Chapitre 2Regard de l’Autre Côté du Couloir


Shae Davis

Les couloirs du lycée Dalton ressemblaient à un labyrinthe, conçus pour submerger et désorienter. Chaque virage dévoilait un nouveau corridor empli de voix, de pas et de rires—tout cela composant une tapisserie à laquelle je n’appartenais pas. Je serrai plus fort la sangle de mon sac à dos, mes doigts s'enfonçant dans le tissu usé. Mes épaules se contractèrent, comme si je pouvais me rendre invisible. Rien ici ne m’était familier—ni les visages, ni les sons, ni ces regards furtifs qui glissaient sur moi sans jamais s'arrêter.

Les lumières fluorescentes au-dessus de ma tête bourdonnaient faiblement, leur éclat froid soulignant chaque rayure sur le linoléum usé et chaque bosse sur les rangées de casiers métalliques. Une légère odeur de désinfectant imprégnait l’air, se mêlant au parfum tenace du déodorant qui flottait autour de chaque étudiant traversant le couloir. Non loin, quelqu’un éclata de rire—un son clair et irrésistible qui resserra immédiatement le nœud dans ma poitrine.

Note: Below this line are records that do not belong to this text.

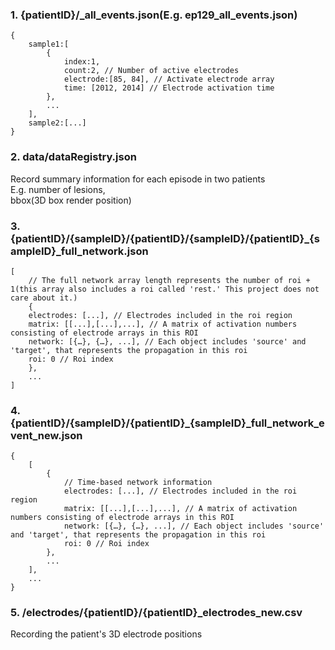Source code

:### 1. {patientID}/\_all_events.json(E.g. ep129_all_events.json)

```JS
{
    sample1:[
        {
            index:1,
            count:2, // Number of active electrodes
            electrode:[85, 84], // Activate electrode array
            time: [2012, 2014] // Electrode activation time
        },
        ...
    ],
    sample2:[...]
}
```

### 2. data/dataRegistry.json

Record summary information for each episode in two patients  
 E.g. number of lesions,  
 bbox(3D box render position)

### 3. {patientID}/{sampleID}/{patientID}/{sampleID}/{patientID}\_{sampleID}\_full_network.json

```JS
[
    // The full network array length represents the number of roi + 1(this array also includes a roi called 'rest.' This project does not care about it.)
    {
    electrodes: [...], // Electrodes included in the roi region
    matrix: [[...],[...],...], // A matrix of activation numbers consisting of electrode arrays in this ROI
    network: [{…}, {…}, ...], // Each object includes 'source' and 'target', that represents the propagation in this roi
    roi: 0 // Roi index
    },
    ...
]
```

### 4. {patientID}/{sampleID}/{patientID}\_{sampleID}\_full_network_event_new.json

```JS
{
    [
        {
            // Time-based network information
            electrodes: [...], // Electrodes included in the roi region
            matrix: [[...],[...],...], // A matrix of activation numbers consisting of electrode arrays in this ROI
            network: [{…}, {…}, ...], // Each object includes 'source' and 'target', that represents the propagation in this roi
            roi: 0 // Roi index
        },
        ...
    ],
    ...
}
```

### 5. /electrodes/{patientID}/{patientID}\_electrodes_new.csv

Recording the patient's 3D electrode positions
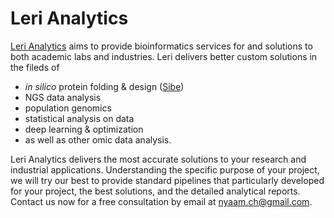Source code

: # Leri Analytics
[Leri Analytics](https://godzilla.uchicago.edu/pages/ngaam/leri/index.html) aims to provide bioinformatics services for and solutions to both academic labs and industries. Leri delivers better custom solutions in the fileds of 
- *in silico* protein folding & design ([Sibe](https://godzilla.uchicago.edu/pages/ngaam/sibe/index.html))
- NGS data analysis
- population genomics
- statistical analysis on data
- deep learning & optimization
- as well as other omic data analysis.

Leri Analytics delivers the most accurate solutions to your research and industrial applications. Understanding the specific purpose of your project, we will try our best to provide standard pipelines that particularly developed for your project, the best solutions, and the detailed analytical reports. Contact us now for a free consultation by email at nyaam.ch@gmail.com.

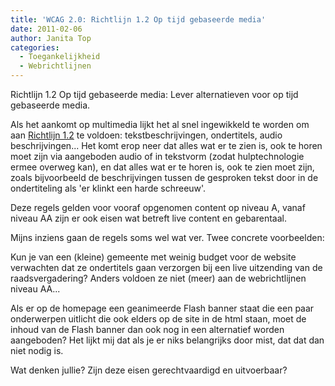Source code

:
 ```yaml
---
title: 'WCAG 2.0: Richtlijn 1.2 Op tijd gebaseerde media'
date: 2011-02-06
author: Janita Top
categories:
  - Toegankelijkheid
  - Webrichtlijnen
---
```


Richtlijn 1.2 Op tijd gebaseerde media: Lever alternatieven voor op tijd gebaseerde media.

Als het aankomt op multimedia lijkt het al snel ingewikkeld te worden om aan [Richtlijn 1.2](http://www.w3.org/Translations/WCAG20-nl/#media-equiv) te voldoen: tekstbeschrijvingen, ondertitels, audio beschrijvingen... Het komt erop neer dat alles wat er te zien is, ook te horen moet zijn via aangeboden audio of in tekstvorm (zodat hulptechnologie ermee overweg kan), en dat alles wat er te horen is, ook te zien moet zijn, zoals bijvoorbeeld de beschrijvingen tussen de gesproken tekst door in de ondertiteling als 'er klinkt een harde schreeuw'.

Deze regels gelden voor vooraf opgenomen content op niveau A, vanaf niveau AA zijn er ook eisen wat betreft live content en gebarentaal.

Mijns inziens gaan de regels soms wel wat ver. Twee concrete voorbeelden:

Kun je van een (kleine) gemeente met weinig budget voor de website verwachten dat ze ondertitels gaan verzorgen bij een live uitzending van de raadsvergadering? Anders voldoen ze niet (meer) aan de webrichtlijnen niveau AA...

Als er op de homepage een geanimeerde Flash banner staat die een paar onderwerpen uitlicht die ook elders op de site in de html staan, moet de inhoud van de Flash banner dan ook nog in een alternatief worden aangeboden? Het lijkt mij dat als je er niks belangrijks door mist, dat dat dan niet nodig is.

Wat denken jullie? Zijn deze eisen gerechtvaardigd en uitvoerbaar?
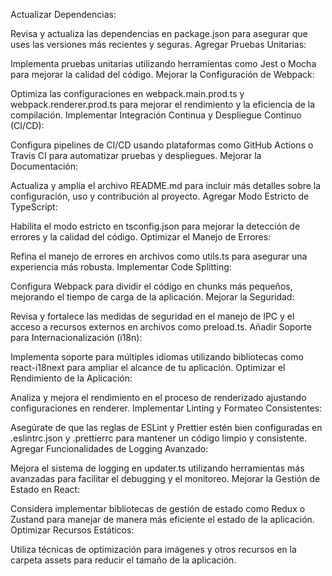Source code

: Actualizar Dependencias:

Revisa y actualiza las dependencias en package.json para asegurar que uses las versiones más recientes y seguras.
Agregar Pruebas Unitarias:

Implementa pruebas unitarias utilizando herramientas como Jest o Mocha para mejorar la calidad del código.
Mejorar la Configuración de Webpack:

Optimiza las configuraciones en webpack.main.prod.ts y webpack.renderer.prod.ts para mejorar el rendimiento y la eficiencia de la compilación.
Implementar Integración Continua y Despliegue Continuo (CI/CD):

Configura pipelines de CI/CD usando plataformas como GitHub Actions o Travis CI para automatizar pruebas y despliegues.
Mejorar la Documentación:

Actualiza y amplía el archivo README.md para incluir más detalles sobre la configuración, uso y contribución al proyecto.
Agregar Modo Estricto de TypeScript:

Habilita el modo estricto en tsconfig.json para mejorar la detección de errores y la calidad del código.
Optimizar el Manejo de Errores:

Refina el manejo de errores en archivos como utils.ts para asegurar una experiencia más robusta.
Implementar Code Splitting:

Configura Webpack para dividir el código en chunks más pequeños, mejorando el tiempo de carga de la aplicación.
Mejorar la Seguridad:

Revisa y fortalece las medidas de seguridad en el manejo de IPC y el acceso a recursos externos en archivos como preload.ts.
Añadir Soporte para Internacionalización (i18n):

Implementa soporte para múltiples idiomas utilizando bibliotecas como react-i18next para ampliar el alcance de tu aplicación.
Optimizar el Rendimiento de la Aplicación:

Analiza y mejora el rendimiento en el proceso de renderizado ajustando configuraciones en renderer.
Implementar Linting y Formateo Consistentes:

Asegúrate de que las reglas de ESLint y Prettier estén bien configuradas en .eslintrc.json y .prettierrc para mantener un código limpio y consistente.
Agregar Funcionalidades de Logging Avanzado:

Mejora el sistema de logging en updater.ts utilizando herramientas más avanzadas para facilitar el debugging y el monitoreo.
Mejorar la Gestión de Estado en React:

Considera implementar bibliotecas de gestión de estado como Redux o Zustand para manejar de manera más eficiente el estado de la aplicación.
Optimizar Recursos Estáticos:

Utiliza técnicas de optimización para imágenes y otros recursos en la carpeta assets para reducir el tamaño de la aplicación.
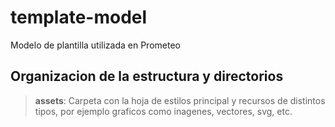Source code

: # template-model
Modelo de plantilla utilizada en Prometeo

## Organizacion de la estructura y directorios

> **assets**: Carpeta con la hoja de estilos principal y recursos de distintos tipos, por ejemplo graficos como inagenes, vectores, svg, etc.

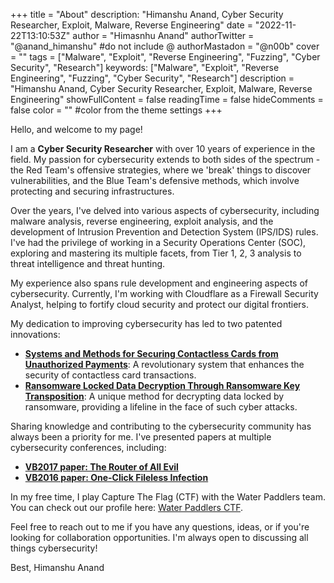 +++
title = "About"
description: "Himanshu Anand, Cyber Security Researcher, Exploit, Malware, Reverse Engineering"
date = "2022-11-22T13:10:53Z"
author = "Himasnhu Anand"
authorTwitter = "@anand_himanshu" #do not include @
authorMastadon = "@n00b"
cover = ""
tags = ["Malware", "Exploit", "Reverse Engineering", "Fuzzing", "Cyber Security", "Research"]
keywords: ["Malware", "Exploit", "Reverse Engineering", "Fuzzing", "Cyber Security", "Research"]
description = "Himanshu Anand, Cyber Security Researcher, Exploit, Malware, Reverse Engineering"
showFullContent = false
readingTime = false
hideComments = false
color = "" #color from the theme settings
+++

Hello, and welcome to my page!

I am a **Cyber Security Researcher** with over 10 years of experience in the field. My passion for cybersecurity extends to both sides of the spectrum - the Red Team's offensive strategies, where we 'break' things to discover vulnerabilities, and the Blue Team's defensive methods, which involve protecting and securing infrastructures.

Over the years, I've delved into various aspects of cybersecurity, including malware analysis, reverse engineering, exploit analysis, and the development of Intrusion Prevention and Detection System (IPS/IDS) rules. I've had the privilege of working in a Security Operations Center (SOC), exploring and mastering its multiple facets, from Tier 1, 2, 3 analysis to threat intelligence and threat hunting.

My experience also spans rule development and engineering aspects of cybersecurity. Currently, I'm working with Cloudflare as a Firewall Security Analyst, helping to fortify cloud security and protect our digital frontiers.

My dedication to improving cybersecurity has led to two patented innovations:
- [**Systems and Methods for Securing Contactless Cards from Unauthorized Payments**](https://patents.justia.com/patent/11087580): A revolutionary system that enhances the security of contactless card transactions.
- [**Ransomware Locked Data Decryption Through Ransomware Key Transposition**](https://patents.justia.com/patent/10554688): A unique method for decrypting data locked by ransomware, providing a lifeline in the face of such cyber attacks.

Sharing knowledge and contributing to the cybersecurity community has always been a priority for me. I've presented papers at multiple cybersecurity conferences, including:
- [**VB2017 paper: The Router of All Evil**](https://www.virusbulletin.com/blog/2018/03/vb2017-paper-router-all-evil/)
- [**VB2016 paper: One-Click Fileless Infection**](https://www.virusbulletin.com/virusbulletin/2017/03/vb2016-paper-one-click-fileless-infection/)

In my free time, I play Capture The Flag (CTF) with the Water Paddlers team. You can check out our profile here: [Water Paddlers CTF](https://ctftime.org/user/144614).

Feel free to reach out to me if you have any questions, ideas, or if you're looking for collaboration opportunities. I'm always open to discussing all things cybersecurity!

Best,
Himanshu Anand
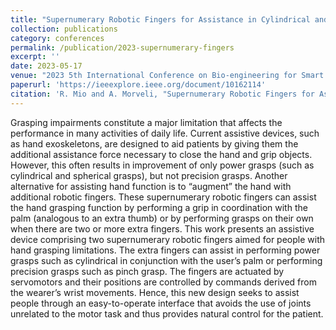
 ```yaml
---
title: "Supernumerary Robotic Fingers for Assistance in Cylindrical and Pinch Grasps"
collection: publications
category: conferences
permalink: /publication/2023-supernumerary-fingers
excerpt: ''
date: 2023-05-17
venue: "2023 5th International Conference on Bio-engineering for Smart Technologies (BioSMART), Paris"
paperurl: 'https://ieeexplore.ieee.org/document/10162114'
citation: 'R. Mio and A. Morveli, "Supernumerary Robotic Fingers for Assistance in Cylindrical and Pinch Grasps," 2023 5th International Conference on Bio-engineering for Smart Technologies (BioSMART), Paris, France, 2023, pp. 1-4, doi: 10.1109/BioSMART58455.2023.10162114.'
---
```


Grasping impairments constitute a major limitation that affects the performance in many activities of daily life. Current assistive devices, such as hand exoskeletons, are designed to aid patients by giving them the additional assistance force necessary to close the hand and grip objects. However, this often results in improvement of only power grasps (such as cylindrical and spherical grasps), but not precision grasps. Another alternative for assisting hand function is to “augment” the hand with additional robotic fingers. These supernumerary robotic fingers can assist the hand grasping function by performing a grip in coordination with the palm (analogous to an extra thumb) or by performing grasps on their own when there are two or more extra fingers. This work presents an assistive device comprising two supernumerary robotic fingers aimed for people with hand grasping limitations. The extra fingers can assist in performing power grasps such as cylindrical in conjunction with the user’s palm or performing precision grasps such as pinch grasp. The fingers are actuated by servomotors and their positions are controlled by commands derived from the wearer’s wrist movements. Hence, this new design seeks to assist people through an easy-to-operate interface that avoids the use of joints unrelated to the motor task and thus provides natural control for the patient.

« Pardon », murmurai-je timidement lorsqu’un étudiant me bouscula assez fort pour me déséquilibrer. Mon sac vacilla sur mon épaule, mais il ne s’arrêta même pas, son rire s’éloignant alors qu’il disparaissait dans la foule indistincte. Mes joues s’enflammèrent, une chaleur envahissant mon cou, mais je ravalai ma frustration et continuai d’avancer, la tête baissée.

Quand je finis par trouver mon casier—une porte terne et quelconque marquée par une bosse près du bas—je ne pus m’empêcher de penser qu’il convenait parfaitement, comme si l’univers l’avait choisi exprès pour moi, dans le cadre d’une blague cruelle et persistante. Mes doigts trébuchèrent plusieurs fois sur le cadenas à combinaison, les chiffres se brouillant dans ma tête alors que je luttais pour calmer mes mains tremblantes. Il me fallut trois tentatives avant d’entendre enfin le clic d’ouverture. J’enfournai mon sac à l’intérieur avec une force impatiente, plus violente que nécessaire. Le bruit creux résonna plus fort que je ne l’avais anticipé, attirant l’attention d’un étudiant un peu plus loin dans le couloir. Je détournai rapidement les yeux et me concentrai sur l’emploi du temps froissé que je tenais dans ma main.

Anglais. Salle 214.

Je revis mentalement le plan de l’école, essayant de me rappeler par où passer. La première sonnerie retentit, aiguë et brutale, et le couloir s’anima instantanément, un flot de mouvements et de voix me submergeant. Les élèves se pressaient autour de moi de toutes parts, leurs discussions se mêlant en un murmure frénétique. Je baissai la tête encore plus, mes cheveux formant un rideau devant mon visage pour me protéger. Je me mis à marcher, mes doigts malmenant le papier froissé dans ma main tout en me concentrant sur le rythme régulier de mes baskets glissant sur le sol lisse.

Des bribes de conversation m’atteignirent, flottant dans l’air.

« T’as entendu parler de l’équipe de foot ? Knight a marqué trois buts hier soir— »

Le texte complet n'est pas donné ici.